With the MLB Rule 5 Draft slated for Friday, December 10th, our own Marc Delucchi examines what the SF Giants could lose and add in this year’s draft.

The SF Giants have been one of the most aggressive teams in the Rule 5 Draft since Farhan Zaidi was hired as the team’s president of baseball operations. In his first offseason, the team drafted Andrew Ferguson, Travis Bergen, and later traded for another Rule 5 pick (Connor Joe). Last year, the Giants selected right-handed reliever Dany Jimenez.

Yet, at least thus far, the moves have mostly been all for not. All four players had cups of coffee with the Giants, but none impressed enough to earn a permanent place in the organization. Instead, each was returned to their original teams before the end of the season. Granted, the Rule 5 Draft is designed to make it difficult for teams to retain talent.

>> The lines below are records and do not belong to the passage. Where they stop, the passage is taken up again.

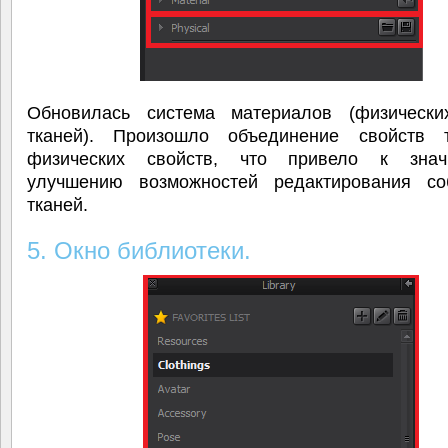
Обновилась система материалов (физически
тканей). Произошло объединение свойств 
физических свойств, что привело к знач
улучшению возможностей редактирования со
тканей.
5. Окно библиотеки.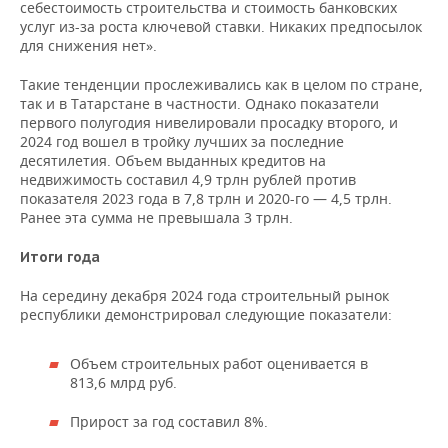
себестоимость строительства и стоимость банковских
услуг из-за роста ключевой ставки. Никаких предпосылок
для снижения нет».
Такие тенденции прослеживались как в целом по стране,
так и в Татарстане в частности. Однако показатели
первого полугодия нивелировали просадку второго, и
2024 год вошел в тройку лучших за последние
десятилетия. Объем выданных кредитов на
недвижимость составил 4,9 трлн рублей против
показателя 2023 года в 7,8 трлн и 2020-го — 4,5 трлн.
Ранее эта сумма не превышала 3 трлн.
Итоги года
На середину декабря 2024 года строительный рынок
республики демонстрировал следующие показатели:
Объем строительных работ оценивается в
813,6 млрд руб.
Прирост за год составил 8%.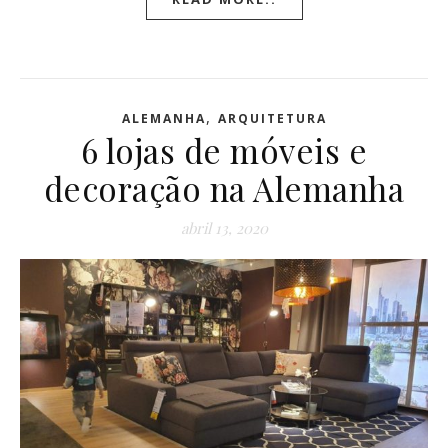
,
ALEMANHA
ARQUITETURA
6 lojas de móveis e
decoração na Alemanha
abril 13, 2020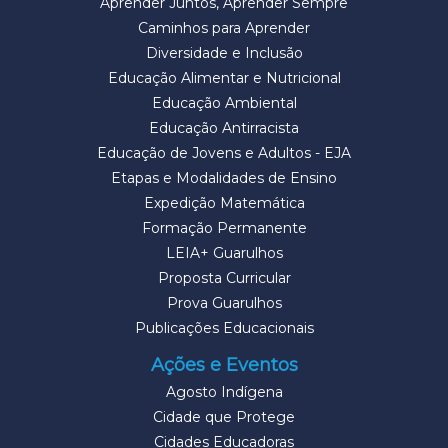
Aprender Juntos, Aprender Sempre
Caminhos para Aprender
Diversidade e Inclusão
Educação Alimentar e Nutricional
Educação Ambiental
Educação Antirracista
Educação de Jovens e Adultos - EJA
Etapas e Modalidades de Ensino
Expedição Matemática
Formação Permanente
LEIA+ Guarulhos
Proposta Curricular
Prova Guarulhos
Publicações Educacionais
Ações e Eventos
Agosto Indígena
Cidade que Protege
Cidades Educadoras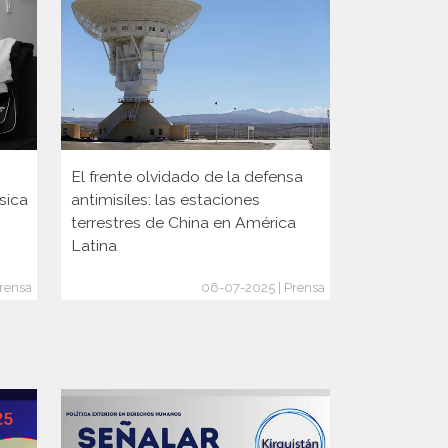
El frente olvidado de la defensa
A 75 años d
sica
antimisiles: las estaciones
Milada Hor
terrestres de China en América
película qu
Latina
lucha
rensa
06-07-2025 | Prensa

After players on minor-league contracts have crossed a certain threshold of service time, if they are not placed on a 40-man roster (and thus, given a major-league contract) they become eligible to be selected by another team in the Rule 5 Draft. However, any team that selects a player must keep them on their active big-league roster for the entirety of the following season. They may be placed on the injured list, but still must reach a threshold of active days on the roster.

Needless to say, the best prospects are usually already in the majors before they are Rule 5 eligible and if not, they’re almost always locked to be protected. Earlier this offseason, the Giants made some changes to their 40-man roster to protect some of their best available prospects. Every other team did the same thing. Still, plenty of talent remains out there for the taking. Will the Giants be able to get it right this time?

The Rule 5 Draft remains a rare opportunity to acquire a player without having to give up anything, but moderate amounts of cash, in return. With that said, the Giants organization has far more talent in their organization than when Zaidi first arrived. That was exemplified earlier this offseason when all three players the Giants designated for assignment were claimed by other organizations. It will be interesting to see if Zaidi and general manager Scott Harris are as aggressive in this year’s draft.